そうして俺がやり方を教えると、彼女は「わあ、本当ですね」と嬉しそうに言った。

「知りませんでした。
 このやり方なら、もっと速く出来ますね。
 教えてくれて、ありがとうございます」

意外にも素直にお礼を言ってきた彼女に、俺は逆に申し訳ないような気持ちになってくる。
もし俺が、今までも彼女に仕事を押しつけられるままに受け取らずにこうして一緒に作業していれば、もっと早くにやり方を教えてあげられたかもしれないのに。

「いや……、それより、すいません。
 もっと早く教えればよかったですね」

俺は彼女の指導係というわけではないから、その責任はないと言ってしまえばそれまでだが、俺がきちんと彼女とコミュニケーションが取れるような人間だったらとこんなことはなかったのだと思うと、彼女に対して申し訳ないし、社会人としても恥ずかしいと思う。
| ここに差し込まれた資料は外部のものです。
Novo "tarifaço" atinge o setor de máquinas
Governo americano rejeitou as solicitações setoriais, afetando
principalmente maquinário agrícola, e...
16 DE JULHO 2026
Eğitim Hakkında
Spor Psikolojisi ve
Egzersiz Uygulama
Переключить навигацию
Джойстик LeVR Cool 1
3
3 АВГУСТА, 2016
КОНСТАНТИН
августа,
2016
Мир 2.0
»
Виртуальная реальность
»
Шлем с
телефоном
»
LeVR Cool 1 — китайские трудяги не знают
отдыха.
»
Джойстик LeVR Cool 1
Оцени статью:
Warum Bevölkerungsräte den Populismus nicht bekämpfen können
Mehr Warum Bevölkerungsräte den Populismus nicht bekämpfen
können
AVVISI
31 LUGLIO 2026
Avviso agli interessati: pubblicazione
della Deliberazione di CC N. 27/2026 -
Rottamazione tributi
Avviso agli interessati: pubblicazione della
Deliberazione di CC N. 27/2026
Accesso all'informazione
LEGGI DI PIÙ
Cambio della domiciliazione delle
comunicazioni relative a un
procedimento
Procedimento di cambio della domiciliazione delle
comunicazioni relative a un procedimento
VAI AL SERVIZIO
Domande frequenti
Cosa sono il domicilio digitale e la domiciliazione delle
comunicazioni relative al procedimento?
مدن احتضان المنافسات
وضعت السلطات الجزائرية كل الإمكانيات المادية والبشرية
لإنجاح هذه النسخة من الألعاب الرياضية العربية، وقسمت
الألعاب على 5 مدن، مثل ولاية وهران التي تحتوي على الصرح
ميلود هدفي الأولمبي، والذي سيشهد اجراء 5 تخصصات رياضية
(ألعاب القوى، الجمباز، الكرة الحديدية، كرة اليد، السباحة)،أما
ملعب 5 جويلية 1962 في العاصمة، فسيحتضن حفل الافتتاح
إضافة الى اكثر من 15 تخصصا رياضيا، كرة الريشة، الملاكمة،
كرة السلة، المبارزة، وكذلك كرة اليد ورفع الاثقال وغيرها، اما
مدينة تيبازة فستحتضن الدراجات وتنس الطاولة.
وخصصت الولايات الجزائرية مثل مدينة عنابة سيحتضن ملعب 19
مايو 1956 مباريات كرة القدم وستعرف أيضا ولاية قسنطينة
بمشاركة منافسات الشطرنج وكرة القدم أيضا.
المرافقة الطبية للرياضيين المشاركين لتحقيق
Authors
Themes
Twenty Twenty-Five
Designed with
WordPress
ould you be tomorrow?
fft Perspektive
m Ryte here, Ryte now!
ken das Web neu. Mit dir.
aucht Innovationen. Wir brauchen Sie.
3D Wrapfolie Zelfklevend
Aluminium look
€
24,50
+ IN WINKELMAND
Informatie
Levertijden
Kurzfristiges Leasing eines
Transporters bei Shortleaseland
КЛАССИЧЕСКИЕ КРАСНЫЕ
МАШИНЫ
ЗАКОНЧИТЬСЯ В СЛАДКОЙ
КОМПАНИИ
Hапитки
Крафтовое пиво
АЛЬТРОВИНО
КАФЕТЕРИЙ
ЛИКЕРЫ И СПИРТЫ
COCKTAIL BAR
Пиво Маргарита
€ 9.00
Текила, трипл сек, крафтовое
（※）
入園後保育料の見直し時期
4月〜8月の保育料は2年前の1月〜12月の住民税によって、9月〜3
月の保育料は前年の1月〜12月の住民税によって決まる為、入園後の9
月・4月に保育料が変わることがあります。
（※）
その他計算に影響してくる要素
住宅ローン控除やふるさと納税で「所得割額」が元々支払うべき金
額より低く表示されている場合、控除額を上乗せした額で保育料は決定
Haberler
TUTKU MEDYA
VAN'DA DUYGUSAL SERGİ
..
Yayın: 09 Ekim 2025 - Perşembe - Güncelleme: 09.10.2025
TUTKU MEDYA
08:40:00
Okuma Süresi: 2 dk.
俺が頭を下げると、彼女はびっくりしたような顔になって、それからちょっと微笑んだ。

「いえ、聞かなかった私も悪かったので。
 それよりも、これ、さっさとやっちゃいましょう」
「そうですね。
 がんばって定時までに終わらせましょう」
「はい!」

そうしてその後も彼女のやり方を隣でチェックしつつ何とか作業を終わらせ、俺は自席に戻って大急ぎで自分の分の仕事を進め、なんとか定時の30分後に会社を出ることが出来た。

「急ごう」

約束の時間には余裕で間に合うが、藤本さんが先に会社を出るのを横目で見ていたので、つい気が急いてしまう。

ハルさんはもう向こうの駅に着いただろうか?
もしまだ食事していなかったら、店に行く前に一緒に食事出来ないだろうか?

藤本さんとのセックスは特別だし楽しみだけれども、それ以外でもその機会があるなら少しでも長く一緒に過ごしたい。
最初はセックスだけでの関係でも天にも昇る気持ちだったのに、藤本さんと過ごす時間が増えていくたびに、もっともっとと欲張りになってしまう。

駅についたら、メッセージを送ってみよう。

そう考えながら、俺は駅へと向かう足を速めた。